E allora ricordiamolo cosa dice la nostra Carta. All’articolo 33 così troviamo scritto:
L’arte e la scienza sono libere e libero ne è l’insegnamento.
La Repubblica detta le norme generali sull’istruzione ed istituisce scuole statali per tutti gli ordini e gradi.
Enti e privati hanno il diritto di istituire scuole ed istituti di educazione, senza oneri per lo Stato.
Credo si possa affermare che le madri e i padri costituenti siano stati sufficientemente chiari: chi vuole fondare una scuola privata, di qualunque orientamento ideologico e confessionale, è libero di farlo. Lo Stato non può impedirlo né sovvenzionarla. (Inciso. Da questo stesso articolo, discende l’ovvia conseguenza che la circolare del direttore dell’Ufficio Scolastico Provinciale di Bologna, Limina, che s’è espresso contro le critiche del corpo insegnante alle politiche governative, è incostituzionale, quindi inapplicabile: “L’arte e la scienza sono libere e libero ne è l’insegnamento”.)
In conclusione, due considerazioni.
La prima: se il segretario del Partito Democratico di Bologna non nomina la laicità, la laicità soffre e boccheggia, perché è qui, tra le fila dell’ultimo partito di massa dell’ex sinistra italiana che dovrebbe avere i suoi maggiori, naturali e coerenti sostenitori. Il sintomo della rimozione non lascia sperare in possibili evoluzioni positive nel breve e medio periodo. I laici sono avvertiti: o si attardano in un lungo e faticoso lavoro interno al partito – che durerà decine d’anni e che non ha garanzie di successo – o si danno da fare da un’altra parte.

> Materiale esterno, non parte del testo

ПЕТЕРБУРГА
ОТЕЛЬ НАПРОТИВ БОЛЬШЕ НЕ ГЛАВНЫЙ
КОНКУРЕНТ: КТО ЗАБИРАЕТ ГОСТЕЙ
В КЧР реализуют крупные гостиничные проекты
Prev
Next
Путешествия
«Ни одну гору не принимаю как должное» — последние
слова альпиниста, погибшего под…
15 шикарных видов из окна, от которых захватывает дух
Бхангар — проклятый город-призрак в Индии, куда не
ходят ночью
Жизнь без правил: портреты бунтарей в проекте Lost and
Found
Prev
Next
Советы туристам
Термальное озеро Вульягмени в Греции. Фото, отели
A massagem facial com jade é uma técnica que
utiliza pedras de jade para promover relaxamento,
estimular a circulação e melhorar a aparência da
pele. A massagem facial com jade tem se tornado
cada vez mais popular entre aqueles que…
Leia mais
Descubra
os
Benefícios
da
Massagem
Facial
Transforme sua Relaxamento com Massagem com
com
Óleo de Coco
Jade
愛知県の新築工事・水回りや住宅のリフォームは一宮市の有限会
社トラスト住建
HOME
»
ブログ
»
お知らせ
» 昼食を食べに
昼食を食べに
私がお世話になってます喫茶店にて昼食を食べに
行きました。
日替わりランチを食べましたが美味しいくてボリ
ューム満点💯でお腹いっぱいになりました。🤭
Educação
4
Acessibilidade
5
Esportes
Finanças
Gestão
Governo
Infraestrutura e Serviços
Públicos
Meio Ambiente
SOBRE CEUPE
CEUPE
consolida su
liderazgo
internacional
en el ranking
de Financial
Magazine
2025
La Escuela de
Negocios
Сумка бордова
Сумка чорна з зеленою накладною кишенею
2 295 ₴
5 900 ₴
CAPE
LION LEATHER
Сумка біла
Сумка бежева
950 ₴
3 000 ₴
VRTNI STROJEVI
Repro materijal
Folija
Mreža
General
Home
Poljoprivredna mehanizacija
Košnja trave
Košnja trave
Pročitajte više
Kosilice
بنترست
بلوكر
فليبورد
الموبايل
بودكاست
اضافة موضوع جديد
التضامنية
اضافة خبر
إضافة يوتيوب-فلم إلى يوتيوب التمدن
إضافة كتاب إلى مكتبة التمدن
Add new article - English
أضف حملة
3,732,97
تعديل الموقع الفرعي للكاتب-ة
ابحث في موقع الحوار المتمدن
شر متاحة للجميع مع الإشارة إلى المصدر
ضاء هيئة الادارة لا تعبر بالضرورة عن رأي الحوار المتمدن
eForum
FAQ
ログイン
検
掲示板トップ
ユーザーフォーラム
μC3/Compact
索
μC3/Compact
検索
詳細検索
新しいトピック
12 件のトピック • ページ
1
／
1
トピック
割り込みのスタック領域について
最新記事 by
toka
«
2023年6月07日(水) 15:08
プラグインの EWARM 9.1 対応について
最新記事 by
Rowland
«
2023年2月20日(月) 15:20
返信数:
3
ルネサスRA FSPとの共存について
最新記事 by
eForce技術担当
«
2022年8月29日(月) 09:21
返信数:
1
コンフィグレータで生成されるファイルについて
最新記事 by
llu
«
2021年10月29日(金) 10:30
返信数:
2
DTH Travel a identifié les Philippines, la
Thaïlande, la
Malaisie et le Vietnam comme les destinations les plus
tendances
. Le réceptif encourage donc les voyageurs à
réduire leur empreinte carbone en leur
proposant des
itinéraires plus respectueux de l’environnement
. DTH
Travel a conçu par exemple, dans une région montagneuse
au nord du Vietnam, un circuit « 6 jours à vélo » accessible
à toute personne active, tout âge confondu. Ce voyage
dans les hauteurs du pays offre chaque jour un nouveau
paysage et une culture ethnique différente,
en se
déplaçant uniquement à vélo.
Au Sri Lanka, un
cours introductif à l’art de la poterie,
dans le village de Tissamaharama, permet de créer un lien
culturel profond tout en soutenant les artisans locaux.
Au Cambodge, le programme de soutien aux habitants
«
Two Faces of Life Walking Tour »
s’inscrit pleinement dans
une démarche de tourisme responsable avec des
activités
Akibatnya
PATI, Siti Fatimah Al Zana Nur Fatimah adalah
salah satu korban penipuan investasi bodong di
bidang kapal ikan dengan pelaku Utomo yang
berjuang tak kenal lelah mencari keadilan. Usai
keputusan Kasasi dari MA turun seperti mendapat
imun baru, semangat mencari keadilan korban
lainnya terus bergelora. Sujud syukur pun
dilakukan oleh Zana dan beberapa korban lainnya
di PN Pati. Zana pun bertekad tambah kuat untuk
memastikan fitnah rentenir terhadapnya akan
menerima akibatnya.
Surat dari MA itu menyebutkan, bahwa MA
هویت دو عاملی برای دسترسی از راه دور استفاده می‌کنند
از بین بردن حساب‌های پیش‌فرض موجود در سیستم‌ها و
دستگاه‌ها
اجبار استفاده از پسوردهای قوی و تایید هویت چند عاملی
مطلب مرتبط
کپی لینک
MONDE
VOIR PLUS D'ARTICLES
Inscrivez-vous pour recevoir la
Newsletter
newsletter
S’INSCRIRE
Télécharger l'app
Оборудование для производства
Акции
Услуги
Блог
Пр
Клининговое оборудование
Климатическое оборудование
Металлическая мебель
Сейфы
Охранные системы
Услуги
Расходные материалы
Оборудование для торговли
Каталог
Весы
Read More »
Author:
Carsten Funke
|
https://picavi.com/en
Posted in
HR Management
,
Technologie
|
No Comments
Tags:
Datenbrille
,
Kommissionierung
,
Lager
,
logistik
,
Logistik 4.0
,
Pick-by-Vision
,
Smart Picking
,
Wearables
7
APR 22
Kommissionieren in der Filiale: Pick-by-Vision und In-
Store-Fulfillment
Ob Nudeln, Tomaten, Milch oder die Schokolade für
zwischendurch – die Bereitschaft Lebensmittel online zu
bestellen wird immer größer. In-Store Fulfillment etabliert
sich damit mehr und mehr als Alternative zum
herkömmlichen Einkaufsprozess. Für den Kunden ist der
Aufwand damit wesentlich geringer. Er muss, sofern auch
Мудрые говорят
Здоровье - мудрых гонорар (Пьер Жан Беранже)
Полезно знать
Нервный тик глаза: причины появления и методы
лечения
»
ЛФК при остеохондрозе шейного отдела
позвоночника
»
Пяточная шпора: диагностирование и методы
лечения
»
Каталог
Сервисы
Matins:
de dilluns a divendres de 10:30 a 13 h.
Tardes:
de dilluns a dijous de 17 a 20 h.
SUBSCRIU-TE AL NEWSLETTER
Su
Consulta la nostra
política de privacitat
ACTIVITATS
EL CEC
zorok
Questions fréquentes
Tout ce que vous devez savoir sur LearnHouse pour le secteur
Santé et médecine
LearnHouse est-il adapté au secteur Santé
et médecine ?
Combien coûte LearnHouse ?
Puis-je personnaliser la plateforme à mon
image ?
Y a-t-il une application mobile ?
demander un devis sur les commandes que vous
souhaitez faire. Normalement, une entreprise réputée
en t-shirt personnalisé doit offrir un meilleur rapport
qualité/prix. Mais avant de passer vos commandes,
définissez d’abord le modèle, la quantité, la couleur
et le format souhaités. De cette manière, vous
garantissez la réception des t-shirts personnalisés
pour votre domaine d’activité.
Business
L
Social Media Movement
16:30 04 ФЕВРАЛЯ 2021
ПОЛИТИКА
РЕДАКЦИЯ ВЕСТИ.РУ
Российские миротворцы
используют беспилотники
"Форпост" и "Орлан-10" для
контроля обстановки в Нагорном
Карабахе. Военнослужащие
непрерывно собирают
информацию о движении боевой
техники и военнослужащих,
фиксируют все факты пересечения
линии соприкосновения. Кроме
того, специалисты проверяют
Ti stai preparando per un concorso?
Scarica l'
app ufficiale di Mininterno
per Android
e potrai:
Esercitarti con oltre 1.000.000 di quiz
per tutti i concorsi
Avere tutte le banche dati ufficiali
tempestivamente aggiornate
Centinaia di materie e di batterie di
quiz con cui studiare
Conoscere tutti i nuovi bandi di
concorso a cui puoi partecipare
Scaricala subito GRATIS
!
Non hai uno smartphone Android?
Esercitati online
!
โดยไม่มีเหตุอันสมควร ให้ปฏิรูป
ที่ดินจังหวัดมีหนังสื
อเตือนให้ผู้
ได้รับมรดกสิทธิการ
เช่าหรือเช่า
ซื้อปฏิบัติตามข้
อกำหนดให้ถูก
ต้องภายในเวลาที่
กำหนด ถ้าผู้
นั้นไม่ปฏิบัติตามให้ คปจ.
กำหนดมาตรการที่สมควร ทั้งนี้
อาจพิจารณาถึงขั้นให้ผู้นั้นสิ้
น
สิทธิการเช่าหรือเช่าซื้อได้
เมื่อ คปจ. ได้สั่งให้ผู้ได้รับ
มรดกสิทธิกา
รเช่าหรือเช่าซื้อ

La seconda: se non la vuole/può nominare come punto di riferimento politico/ideale perché dispiacerebbe a una fetta consistente dei dirigenti del partito (specie quelli cattolici), Donini qualche segno opposto l’ha però lanciato. Ha dichiarato, in un’intervista a Repubblica, di sostenere l’estensione del welfare alle coppie di fatto (i maldefiniti “DiCo all’emiliana”) e al testamento biologico. Piccoli segnali, provvedimenti concreti (e auspicabili) e che sicuramente rientrano tra le battaglie per uno Stato più libero e solidale. Manca il coraggio intellettuale di rivendicarli non come azioni isolate, ma come parte di un orizzonte politico: la laicità appunto. Una posizione debole e poco lucida, non all’altezza della guerra che il Vaticano ha dichiarato alla laica e libera Repubblica Italiana nata dalla Resistenza. Rifiutarsi di raccogliere questa sfida e di usare concetti, categorie e strumenti all’altezza delle avversità che il momento storico ci impone di vivere, equivale a condannare il nostro paese, per gli anni presenti e a venire, a un furioso clericalismo, alla restrizione delle libertà individuali e alla sparizione dei diritti civili.